__Exercise passage__:
^^^^^^^^

I am trying to write simple function which runs a shell command and prints the result into vims shell output window, this here is a basic version of the function which does work:
function defined in ~/.vimrc

function! Runphp()
    let s:runphp='cat /tmp/php_snippet | php'

file /tmp/php_snippet

$a = ['apple', 'orange', 'bannana', 'pear'];

If I run :call Runphp() vim prints the result of the executed PHP in the result window, all good.
The problem occurs where the <?php tag doesn't already exist in /tmp/php_snippet i.e.

file /tmp/php_snippet looks like this:

$a = ['apple', 'orange', 'bannana', 'pear'];

and I try to inject <?php as part of the shell command, i.e.

function! Runphp()
    let s:runphp='{ echo "<?php"; cat /tmp/php_snippet } | php'

If I :call Runphp() now, vim returns

Error detected while processing function Runphp:
line 3:
E484: Can't open file /tmp/vReTqKG/9

How can I deal with this error so I can get this extra <?php injected into the shell command?

  • 2
    Brace-enclosed compound commands are supposed to end with either a newline or a semicolon before the closing brace.
    – muru
    Commented May 15, 2016 at 23:57
  • 1
    @muru nice spotting! your knowledge always impresses me. thanks Commented May 16, 2016 at 0:11

1 Answer 1


From man bash:

Compound Commands
   A compound command is one of the following:
   { list; }
          list  is simply executed in the current shell environment.  list
          must be terminated with a newline or semicolon.  This  is  known
          as  a  group  command.

^^^^^^^^

__Bounding box coordinate data__:

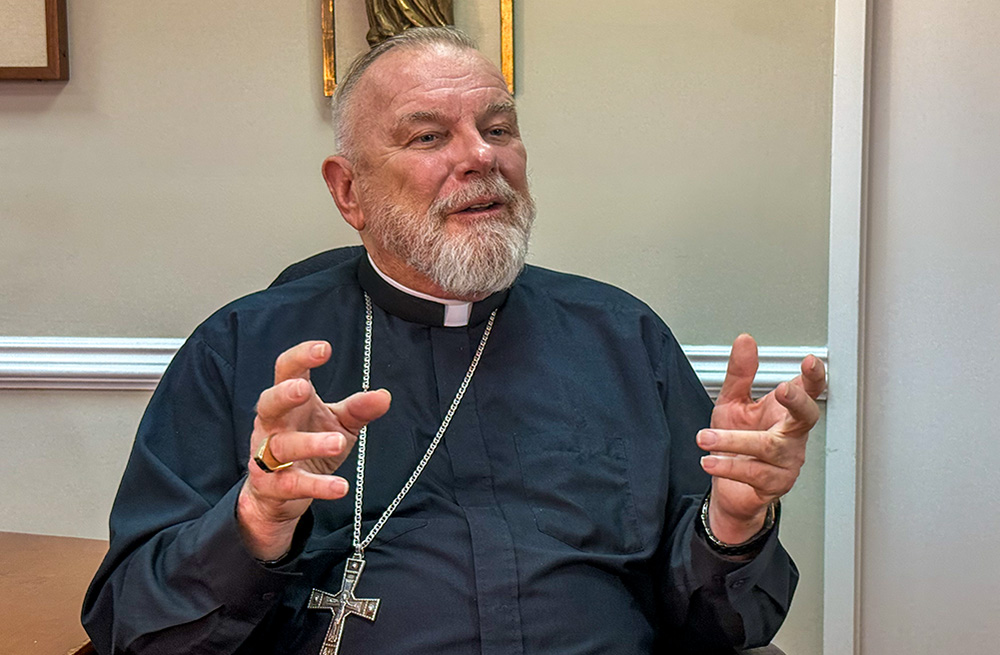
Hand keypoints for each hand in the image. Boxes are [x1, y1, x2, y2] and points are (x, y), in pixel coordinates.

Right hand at [236, 341, 391, 559]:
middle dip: (284, 394)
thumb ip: (358, 409)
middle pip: (269, 403)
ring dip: (310, 443)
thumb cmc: (309, 443)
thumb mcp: (338, 423)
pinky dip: (317, 485)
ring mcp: (267, 455)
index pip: (287, 370)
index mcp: (288, 401)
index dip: (301, 357)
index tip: (324, 348)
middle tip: (304, 388)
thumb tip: (384, 396)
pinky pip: (293, 484)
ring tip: (338, 442)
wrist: (277, 494)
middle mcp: (272, 424)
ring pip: (283, 446)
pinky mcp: (272, 486)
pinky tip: (340, 486)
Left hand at [696, 334, 824, 543]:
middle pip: (806, 416)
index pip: (808, 390)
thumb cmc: (735, 445)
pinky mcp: (775, 484)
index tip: (810, 362)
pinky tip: (710, 461)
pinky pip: (754, 473)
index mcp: (785, 412)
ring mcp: (788, 461)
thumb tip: (745, 341)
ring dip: (733, 441)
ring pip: (768, 447)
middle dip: (797, 401)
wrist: (729, 489)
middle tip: (782, 389)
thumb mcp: (732, 403)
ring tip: (705, 438)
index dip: (814, 376)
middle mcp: (792, 435)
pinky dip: (728, 466)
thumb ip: (739, 373)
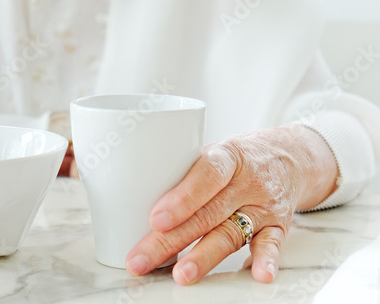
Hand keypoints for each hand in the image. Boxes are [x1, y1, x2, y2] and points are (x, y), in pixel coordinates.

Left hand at [125, 125, 337, 284]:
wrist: (289, 157)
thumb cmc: (239, 158)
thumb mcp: (215, 150)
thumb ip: (186, 173)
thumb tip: (136, 198)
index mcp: (227, 157)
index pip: (205, 174)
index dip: (182, 198)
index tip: (156, 219)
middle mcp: (247, 182)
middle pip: (207, 213)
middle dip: (170, 240)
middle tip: (142, 259)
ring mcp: (263, 205)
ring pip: (230, 233)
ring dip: (204, 257)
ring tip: (182, 274)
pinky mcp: (278, 226)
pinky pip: (271, 244)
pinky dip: (263, 260)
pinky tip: (256, 275)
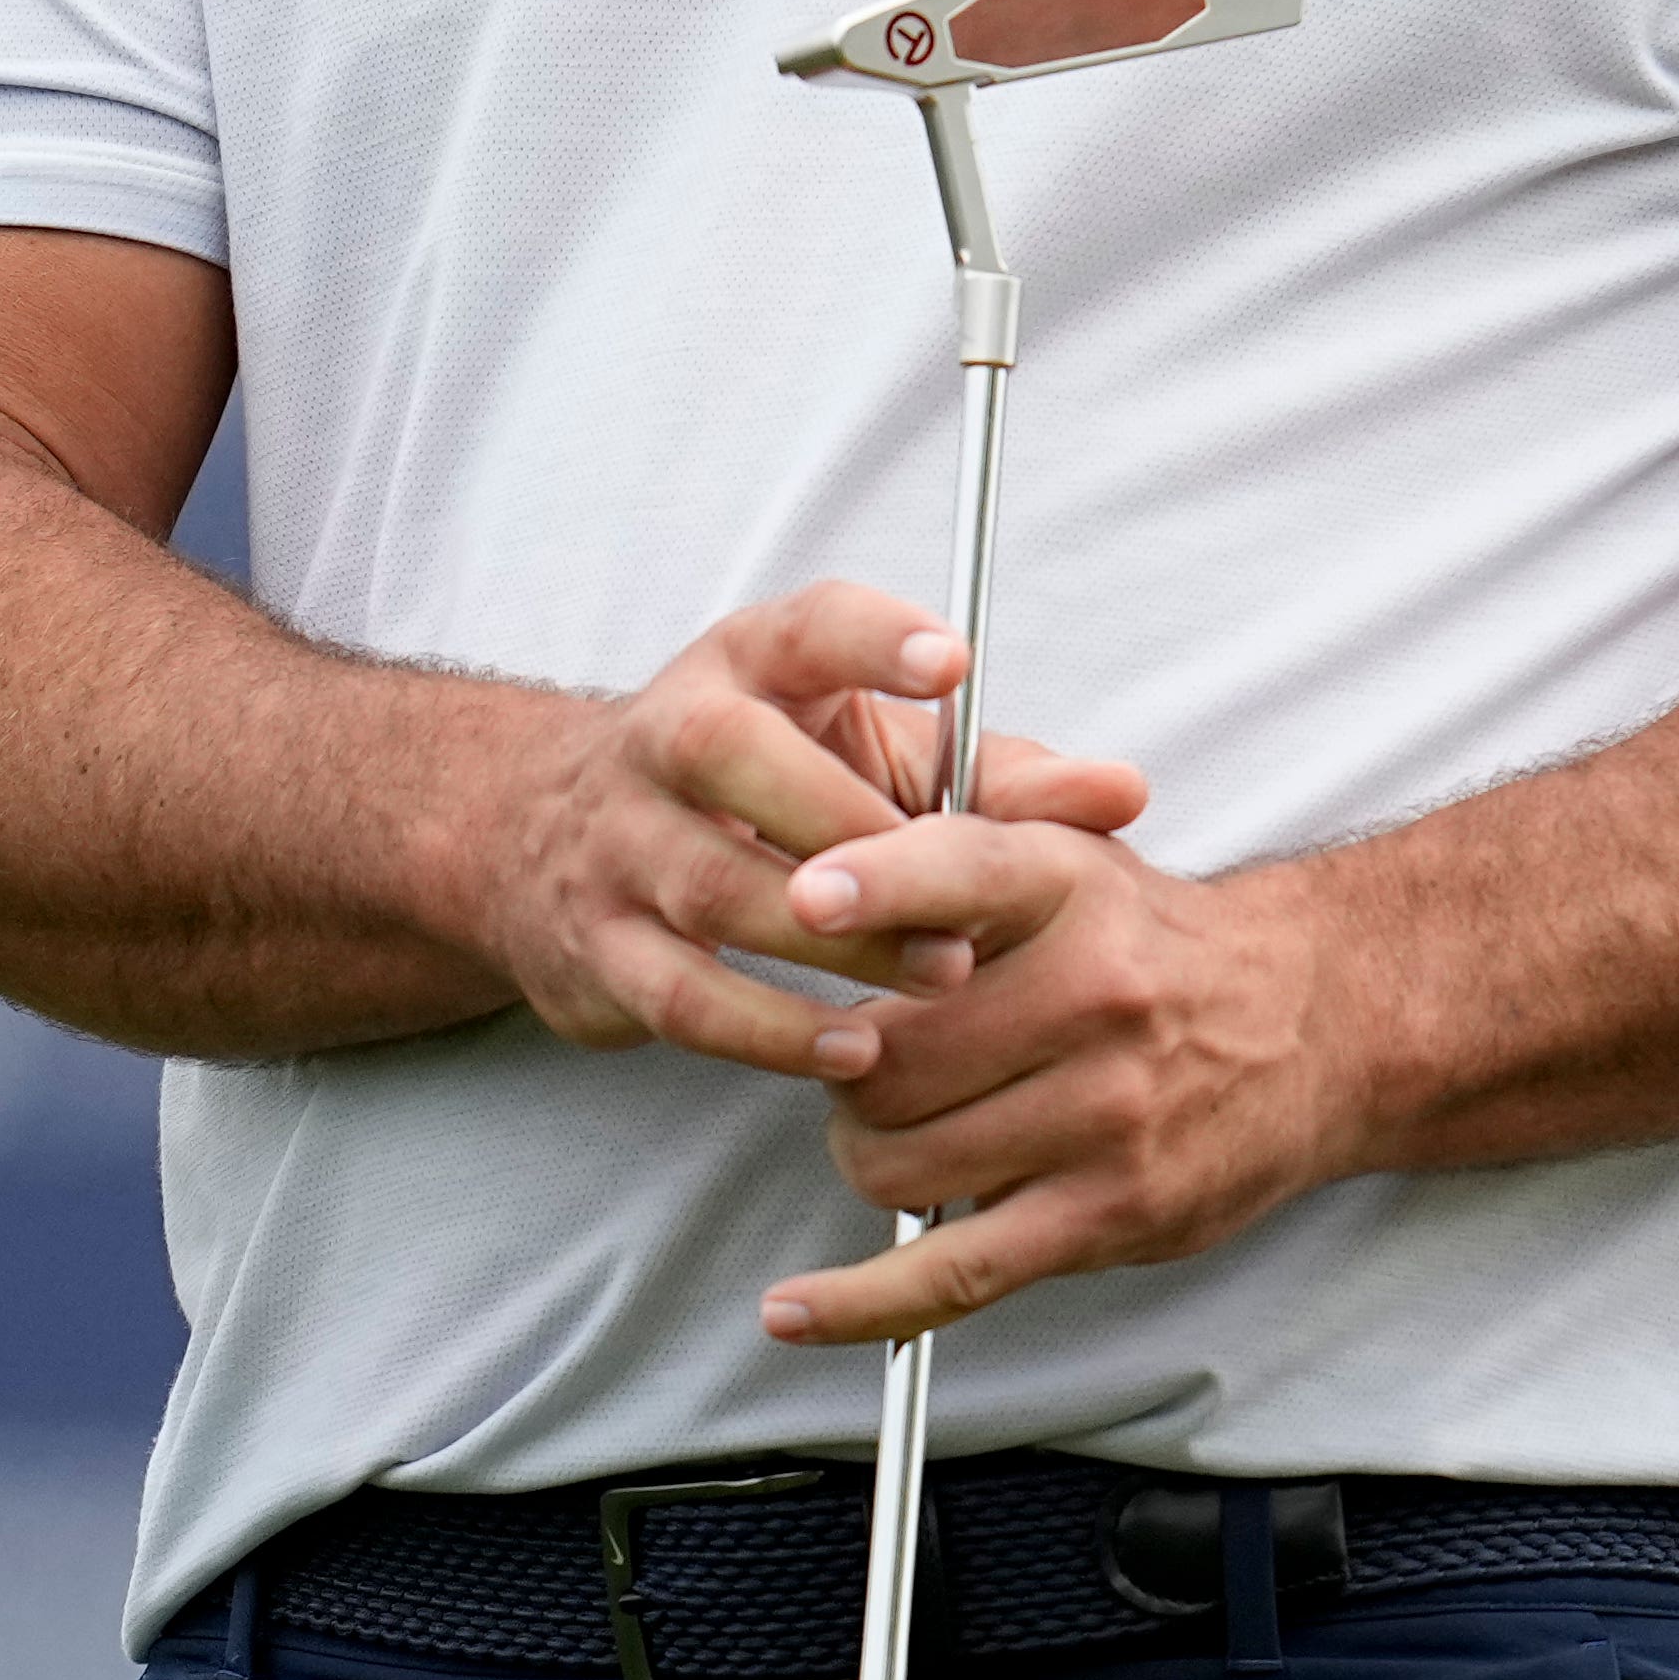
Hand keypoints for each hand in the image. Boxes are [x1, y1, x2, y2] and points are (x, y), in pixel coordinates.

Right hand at [448, 583, 1150, 1079]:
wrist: (554, 846)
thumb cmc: (769, 789)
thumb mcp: (868, 755)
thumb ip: (998, 777)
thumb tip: (1124, 794)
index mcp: (749, 664)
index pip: (806, 625)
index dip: (874, 640)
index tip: (953, 666)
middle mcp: (668, 735)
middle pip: (737, 756)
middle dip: (852, 826)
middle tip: (961, 896)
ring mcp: (621, 843)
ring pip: (718, 886)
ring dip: (836, 942)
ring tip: (941, 977)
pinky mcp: (601, 948)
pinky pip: (684, 996)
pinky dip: (770, 1031)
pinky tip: (854, 1054)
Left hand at [749, 827, 1355, 1342]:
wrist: (1319, 1021)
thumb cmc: (1156, 945)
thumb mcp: (1074, 856)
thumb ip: (954, 851)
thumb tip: (816, 888)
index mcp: (1073, 889)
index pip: (966, 873)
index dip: (879, 885)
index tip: (810, 899)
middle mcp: (1095, 994)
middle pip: (885, 1056)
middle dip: (846, 1072)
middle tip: (871, 1065)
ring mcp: (1107, 1112)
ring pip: (899, 1161)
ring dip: (870, 1158)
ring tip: (908, 1132)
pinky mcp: (1110, 1212)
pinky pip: (955, 1272)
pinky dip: (862, 1304)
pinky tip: (794, 1311)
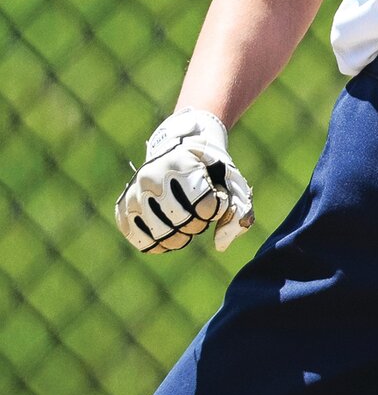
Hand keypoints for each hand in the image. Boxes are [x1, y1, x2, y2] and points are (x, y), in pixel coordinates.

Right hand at [115, 109, 253, 254]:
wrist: (177, 148)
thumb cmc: (207, 169)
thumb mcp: (229, 178)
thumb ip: (236, 209)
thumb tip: (220, 245)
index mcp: (180, 164)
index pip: (205, 206)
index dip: (216, 209)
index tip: (214, 198)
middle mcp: (151, 177)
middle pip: (181, 221)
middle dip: (197, 224)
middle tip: (199, 214)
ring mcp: (134, 192)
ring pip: (161, 234)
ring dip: (180, 237)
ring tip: (185, 222)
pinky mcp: (123, 207)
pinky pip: (141, 240)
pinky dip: (160, 243)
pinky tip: (169, 231)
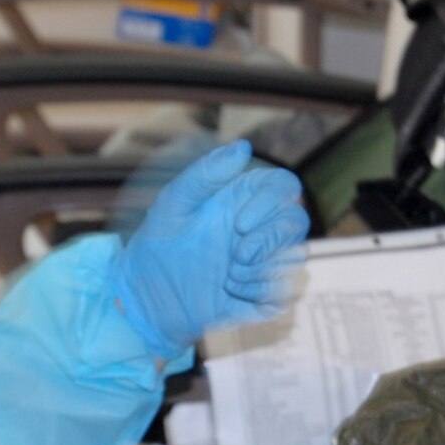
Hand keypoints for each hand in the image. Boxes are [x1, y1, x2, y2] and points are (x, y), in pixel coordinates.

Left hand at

^^^^^^^^

__Task set__:
(a) Reproduce the stretch of the vim shell-command question from "If I run :call" through "shell command, i.e.", swapping "/tmp/php_snippet" for "/tmp/snippet.php" wherever it occurs.
(b) Answer these questions from the vim shell-command question:
(i) Which command does the asker type in vim to run the function?
(ii) What error code does vim return after the function is changed to inject the PHP tag?
(iii) According to the quoted bash manual, what must a list inside braces be terminated with?
(c) Carry on the vim shell-command question from its last line.

__Responses in order__:
(a)
If I run :call Runphp() vim prints the result of the executed PHP in the result window, all good.
The problem occurs where the <?php tag doesn't already exist in /tmp/snippet.php i.e.

file /tmp/snippet.php looks like this:

$a = ['apple', 'orange', 'bannana', 'pear'];

and I try to inject <?php as part of the shell command, i.e.

(b)
(i) :call Runphp()
(ii) E484
(iii) A newline or a semicolon

(c)
Note: in { echo "<?php"; cat /tmp/php_snippet } | php, you need a ; before the closing brace. Unless you're using zsh, in which case the whole thing would have worked fine.

The output from bash isn't particularly helpful:

$ bash -c '{ echo "<?php"; cat /tmp/php_snippet } | php'  
bash: -c: line 1: syntax error: unexpected end of file

However, I can find no way to get system to return even this error message, without manually calling bash -c.

  • Yes it would be interesting if vim use reliably use zsh. I'm assuming - but could be wrong - that the shell vim uses for system() is based on what you have set as your default shell for your UNIX system account. When I have set zsh as default, I have experienced errors in vimdiff so I keep the system shell as bash - then run exec zsh at the end of .bashrc so vim continues to use bash and I get zsh at prompt. it takes a bit longer to start shell but its workable Commented May 16, 2016 at 23:01
  • Odd, I have never experienced any problems in Vimdiff (my shell is zsh across Ubuntu and Arch Linux systems). Probably a bug fixed in newer Vims.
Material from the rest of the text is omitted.